On March 12, 2015, the Federal Communications Commission issued a 400-page ruling entitled “Report and Order on Remand, Declaratory Ruling, and Order.”
By the Commission: Chairman Tom Wheeler and Commissioners Mignon Clyburn and Jessica Rosenworcel issuing separate statements; Commissioners Ajit Pai and Michael O’Rielly dissenting and issuing separate statements.
Here are a few First Amendment related excerpts from the FCC ruling and order:
- Benefit to Public: “Informed by the views of nearly 4 million commenters, our staff-led roundtables, numerous ex parte presentations, meetings with individual Commissioners and staff, and more, our decision today—once and for all—puts into place strong, sustainable rules, grounded in multiple sources of our legal authority, to ensure that Americans reap the economic, social, and civic benefits of an open Internet today and into the future.”
- Mere Transmission: “When engaged in broadband Internet access services, broadband providers are not speakers, but rather serve as conduits for the speech of others. The manner in which broadband providers operate their networks does not rise to the level of speech protected by the First Amendment. As telecommunications services, broadband Internet access services, by definition, involve transmission of network users’ speech without change in form or content, so open Internet rules do not implicate providers’ free speech rights. And even if broadband providers were considered speakers with respect to these services, the rules we adopt today are tailored to an important government interest—protecting and promoting the open Internet and the virtuous cycle of broadband deployment—so as to ensure they would survive intermediate scrutiny.”

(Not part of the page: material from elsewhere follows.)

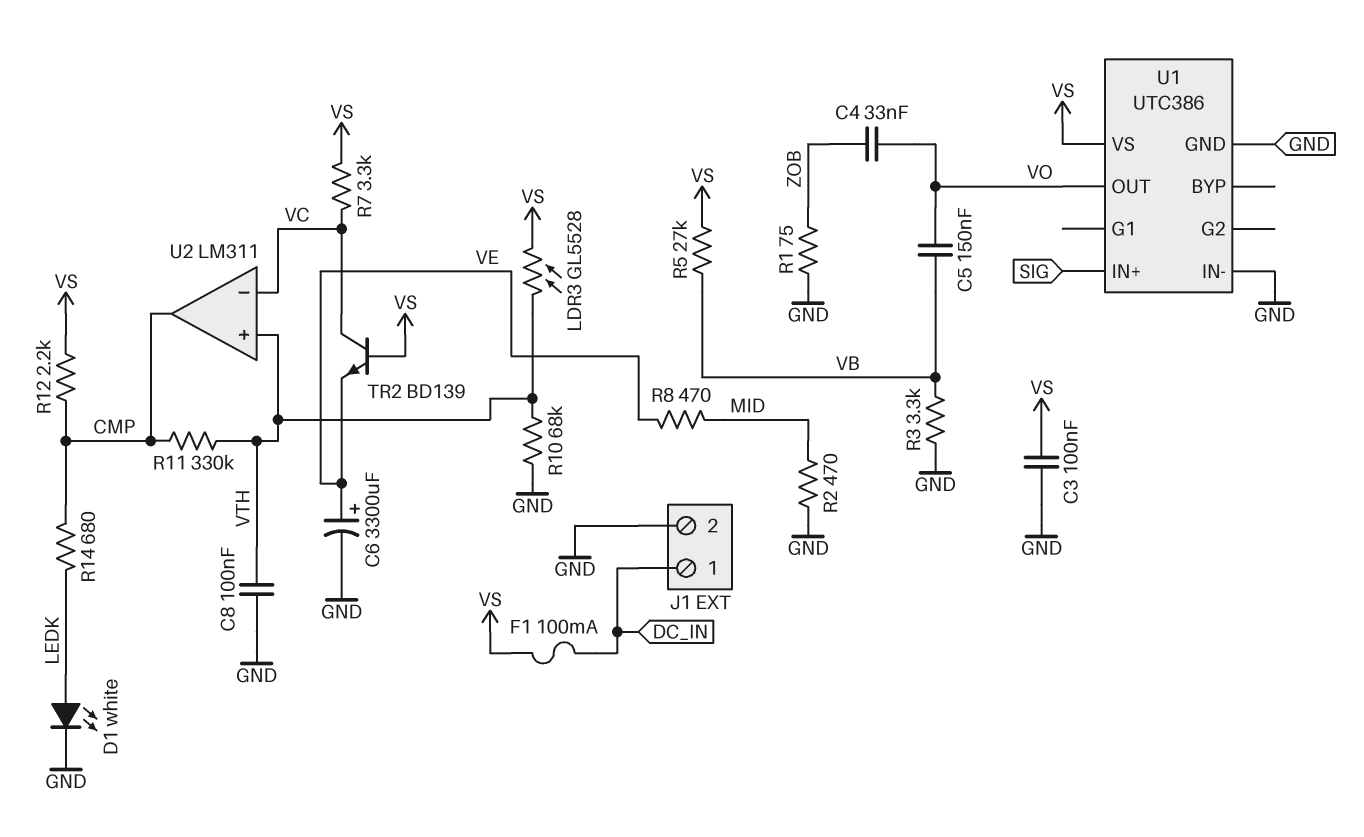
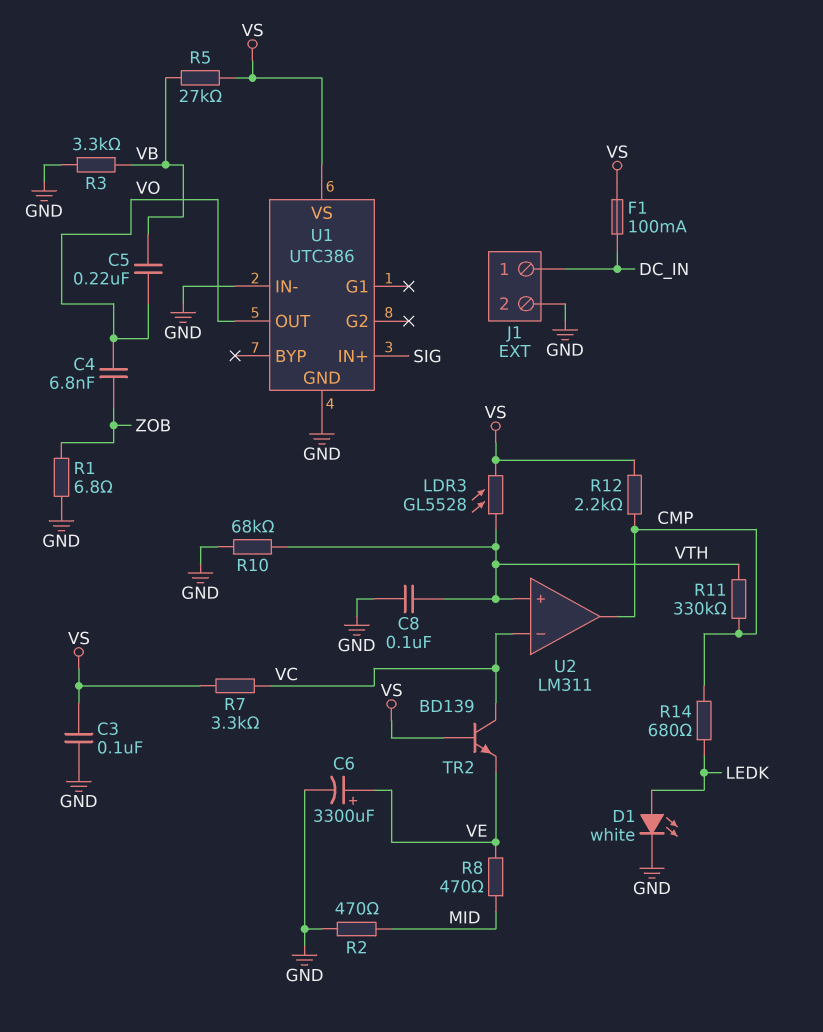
C4: 33nF (VO, ZOB) -> 6.8nF (VO, ZOB)
C5: 150nF (VB, VO) -> 220nF (VB, VO)
R1: 75 (GND, ZOB) -> 6.8 (GND, ZOB)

- No Speaker Status: “Claiming free speech protections under the First Amendment necessarily involves demonstrating status as a speaker—absent speech, such rights do not attach.”
- Limited to Access Services: “[T]he free speech interests we advance today do not inhere in broadband providers with respect to their provision of broadband Internet access services.”
- Cable Distinguished: “[B]broadband is not subject to the same limited carriage decisions that characterize cable systems—the Internet was designed as a decentralized ‘network of networks’ which is capable of delivering an unlimited variety of content, as chosen by the end user.”
- Content Neutral: “Even if open Internet rules were construed to implicate broadband providers’ rights as speakers, our rules would not violate the First Amendment because they would be considered content-neutral regulations which easily satisfy intermediate scrutiny. In determining whether a regulation is content-based or content-neutral, the ‘principal inquiry . . . is whether the government adopted a regulation of speech because of [agreement or] disagreement with the message it conveys.'”
- Narrowly Tailored: “[T]he rules here are sufficiently tailored to accomplish these government interests. The effect on speech imposed by these rules is minimal.
- Citizens United Distinguished: “Our rules governing the practices of broadband providers differ markedly from the statutory restrictions on political speech at issue in Citizens United. Our rules do not impact core political speech, where the ‘First Amendment has its fullest and most urgent application.’ By contrast, the open Internet rules apply only to the provision of broadband services in a commercial context, so reliance on the strict scrutiny standards applied in Citizens United is inapt.”
- Compelled Disclosure: “The disclosure requirements adopted as a part of our transparency rule also fall well within the confines of the First Amendment. . . . The Supreme Court has made plain in Zauderer v. Office of Disciplinary Counsel of Supreme Court of Ohio that the government has broad discretion in requiring the disclosure of information to prevent consumer deception and ensure complete information in the marketplace.”